Monday, July 07, 2008

Lifeless: Day 02

I've been feeling a little low over the last couple of days. Desolation felt close. After the 'high' of the previous weekend, I suppose it was only natural for one to land with a loud thud when one hits ground zero after reality gives one a giant kick up the backside. So there's also a big "Ouch!" in there somewhere as well.

Coincidentally for an occasion like this, a Matt Redman song keeps resonating within me. I suppose I cannot fault it's timing as I wallowed in such poignant times. The opening goes like this.

"Jesus, I could sing
In the tongues of men and angels
But if I have not love
I am just a clanging cymbal, and empty sound..."

What's this suppose to mean for a soul as wretched as mine? What indeed?

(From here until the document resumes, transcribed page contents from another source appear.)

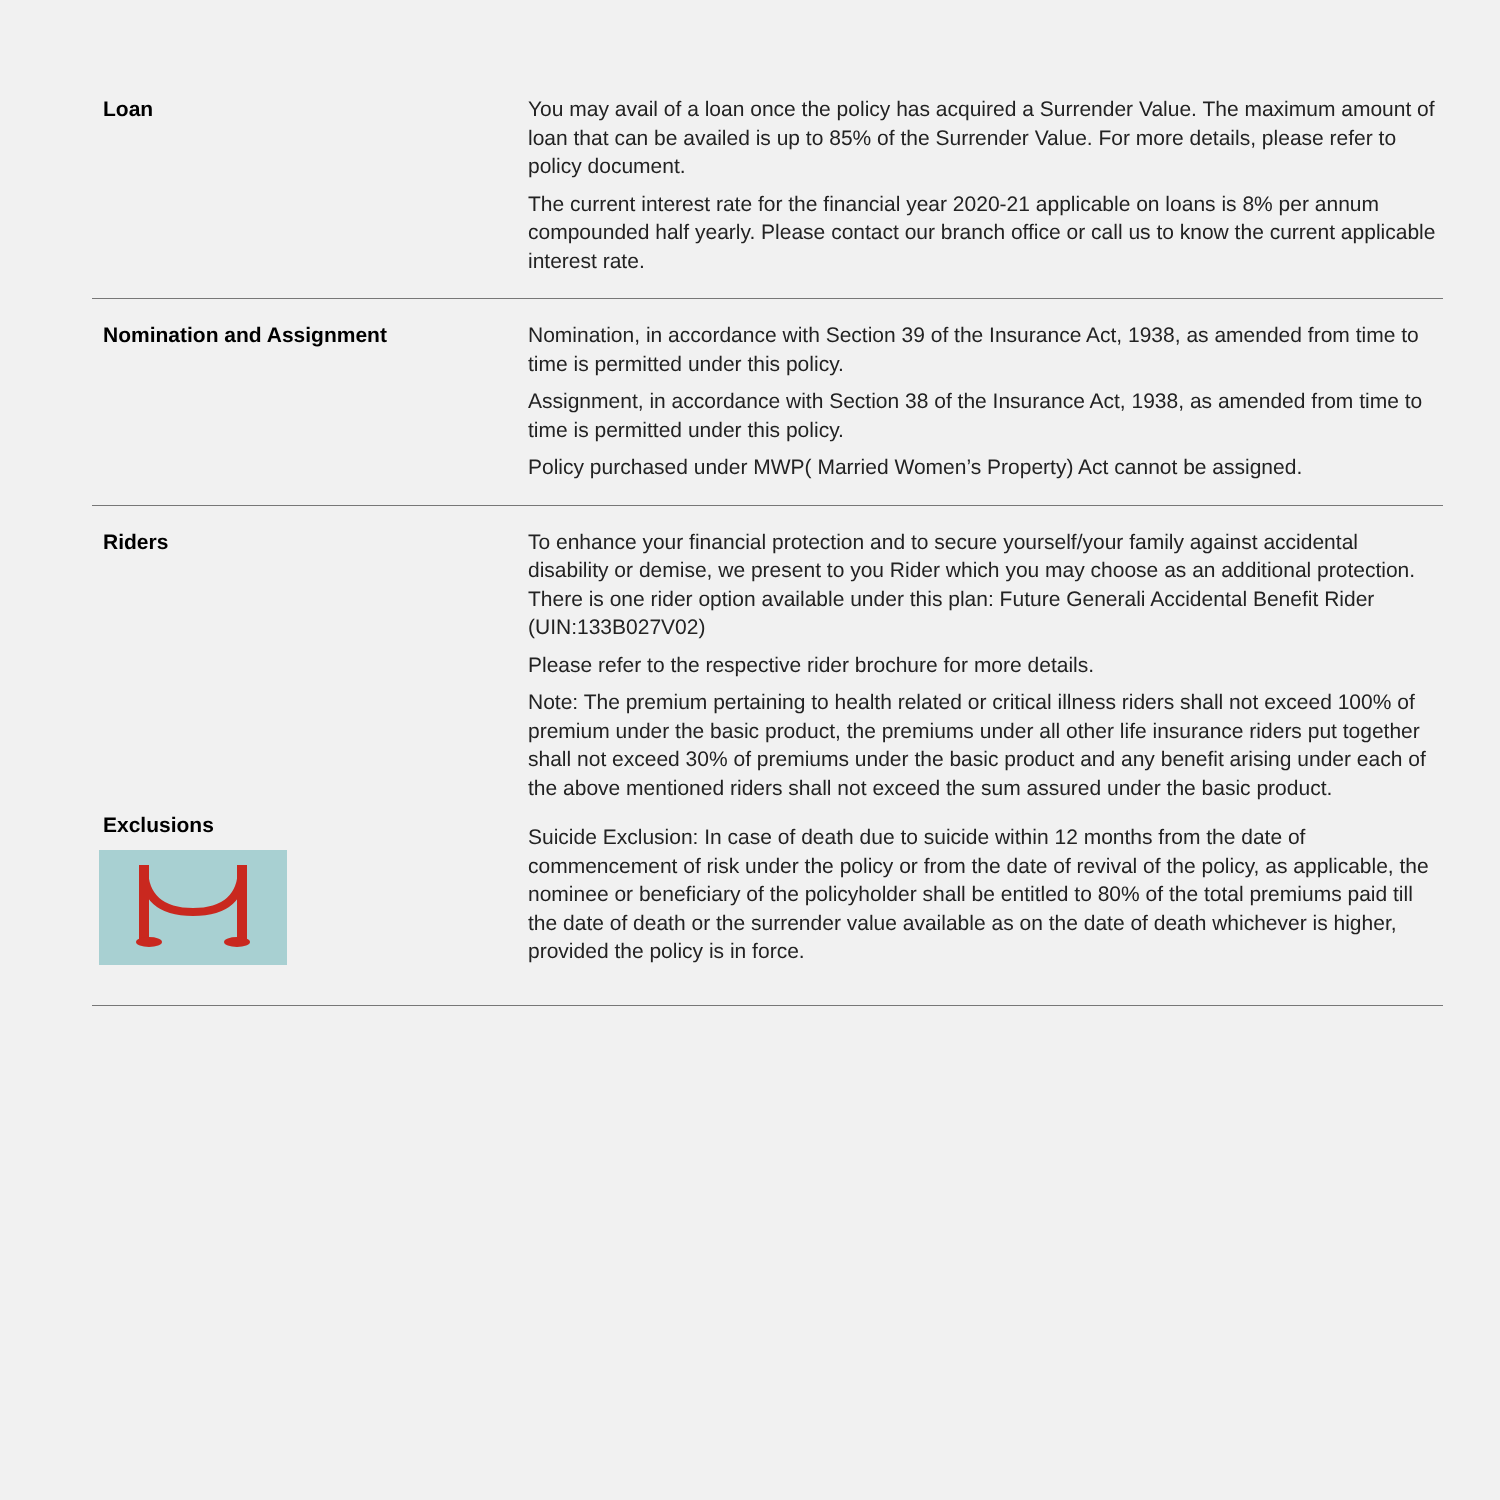| Loan | You may avail of a loan once the policy has acquired a Surrender Value. The maximum amount of loan that can be availed is up to 85% of the Surrender Value. For more details, please refer to policy document. The current interest rate for the financial year 2020-21 applicable on loans is 8% per annum compounded half yearly. Please contact our branch office or call us to know the current applicable interest rate. |
| Nomination and Assignment | Nomination, in accordance with Section 39 of the Insurance Act, 1938, as amended from time to time is permitted under this policy. Assignment, in accordance with Section 38 of the Insurance Act, 1938, as amended from time to time is permitted under this policy. Policy purchased under MWP( Married Women’s Property) Act cannot be assigned. |
| Riders | To enhance your financial protection and to secure yourself/your family against accidental disability or demise, we present to you Rider which you may choose as an additional protection. There is one rider option available under this plan: Future Generali Accidental Benefit Rider (UIN:133B027V02) Please refer to the respective rider brochure for more details. Note: The premium pertaining to health related or critical illness riders shall not exceed 100% of premium under the basic product, the premiums under all other life insurance riders put together shall not exceed 30% of premiums under the basic product and any benefit arising under each of the above mentioned riders shall not exceed the sum assured under the basic product. |
| Exclusions | Suicide Exclusion: In case of death due to suicide within 12 months from the date of commencement of risk under the policy or from the date of revival of the policy, as applicable, the nominee or beneficiary of the policyholder shall be entitled to 80% of the total premiums paid till the date of death or the surrender value available as on the date of death whichever is higher, provided the policy is in force. |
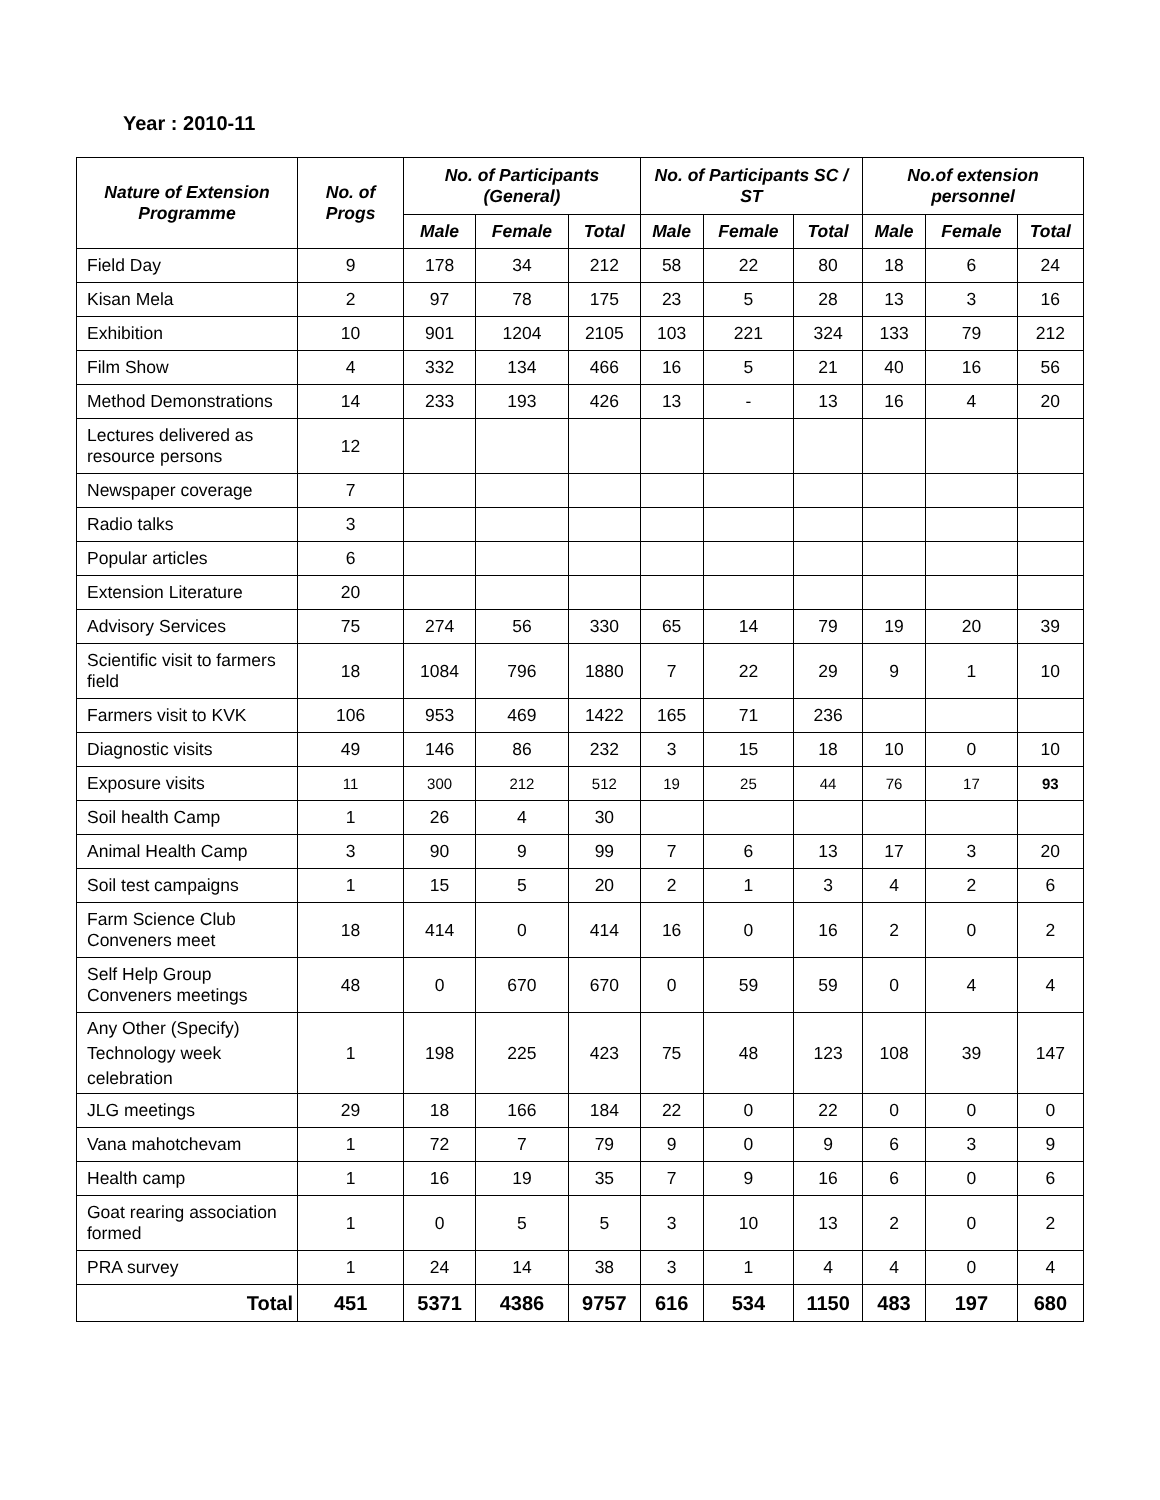Year : 2010-11
| Nature of Extension Programme | No. of Progs | No. of Participants (General) | | | No. of Participants SC / ST | | | No.of extension personnel | | |
| --- | --- | --- | --- | --- | --- | --- | --- | --- | --- | --- |
| | | Male | Female | Total | Male | Female | Total | Male | Female | Total |
| Field Day | 9 | 178 | 34 | 212 | 58 | 22 | 80 | 18 | 6 | 24 |
| Kisan Mela | 2 | 97 | 78 | 175 | 23 | 5 | 28 | 13 | 3 | 16 |
| Exhibition | 10 | 901 | 1204 | 2105 | 103 | 221 | 324 | 133 | 79 | 212 |
| Film Show | 4 | 332 | 134 | 466 | 16 | 5 | 21 | 40 | 16 | 56 |
| Method Demonstrations | 14 | 233 | 193 | 426 | 13 | - | 13 | 16 | 4 | 20 |
| Lectures delivered as resource persons | 12 | | | | | | | | | |
| Newspaper coverage | 7 | | | | | | | | | |
| Radio talks | 3 | | | | | | | | | |
| Popular articles | 6 | | | | | | | | | |
| Extension Literature | 20 | | | | | | | | | |
| Advisory Services | 75 | 274 | 56 | 330 | 65 | 14 | 79 | 19 | 20 | 39 |
| Scientific visit to farmers field | 18 | 1084 | 796 | 1880 | 7 | 22 | 29 | 9 | 1 | 10 |
| Farmers visit to KVK | 106 | 953 | 469 | 1422 | 165 | 71 | 236 | | | |
| Diagnostic visits | 49 | 146 | 86 | 232 | 3 | 15 | 18 | 10 | 0 | 10 |
| Exposure visits | 11 | 300 | 212 | 512 | 19 | 25 | 44 | 76 | 17 | 93 |
| Soil health Camp | 1 | 26 | 4 | 30 | | | | | | |
| Animal Health Camp | 3 | 90 | 9 | 99 | 7 | 6 | 13 | 17 | 3 | 20 |
| Soil test campaigns | 1 | 15 | 5 | 20 | 2 | 1 | 3 | 4 | 2 | 6 |
| Farm Science Club Conveners meet | 18 | 414 | 0 | 414 | 16 | 0 | 16 | 2 | 0 | 2 |
| Self Help Group Conveners meetings | 48 | 0 | 670 | 670 | 0 | 59 | 59 | 0 | 4 | 4 |
| Any Other (Specify) Technology week celebration | 1 | 198 | 225 | 423 | 75 | 48 | 123 | 108 | 39 | 147 |
| JLG meetings | 29 | 18 | 166 | 184 | 22 | 0 | 22 | 0 | 0 | 0 |
| Vana mahotchevam | 1 | 72 | 7 | 79 | 9 | 0 | 9 | 6 | 3 | 9 |
| Health camp | 1 | 16 | 19 | 35 | 7 | 9 | 16 | 6 | 0 | 6 |
| Goat rearing association formed | 1 | 0 | 5 | 5 | 3 | 10 | 13 | 2 | 0 | 2 |
| PRA survey | 1 | 24 | 14 | 38 | 3 | 1 | 4 | 4 | 0 | 4 |
| Total | 451 | 5371 | 4386 | 9757 | 616 | 534 | 1150 | 483 | 197 | 680 |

I have not attended church for two Sabbaths now. I got distracted. I became wayward too. I made the mistake of giving in to the weakness of the flesh. And for that, I have to pay the price of penance now. I also made the mistake of thinking that I was adequately strong to stand on my own. As oft is the case, I was wrong. Individual strength cannot possibly measure up to that which we have when we choose to live with God by on our side. And therein, lies my dilemma. Like a fool chasing the rainbow, I had allowed myself to be led away by sordid worldly lures.

"I should have just thrown away the stupid key..." is a sentence that endlessly echoes in my mind.

Forgive me, Abba. Take me home please. I need you. I really do.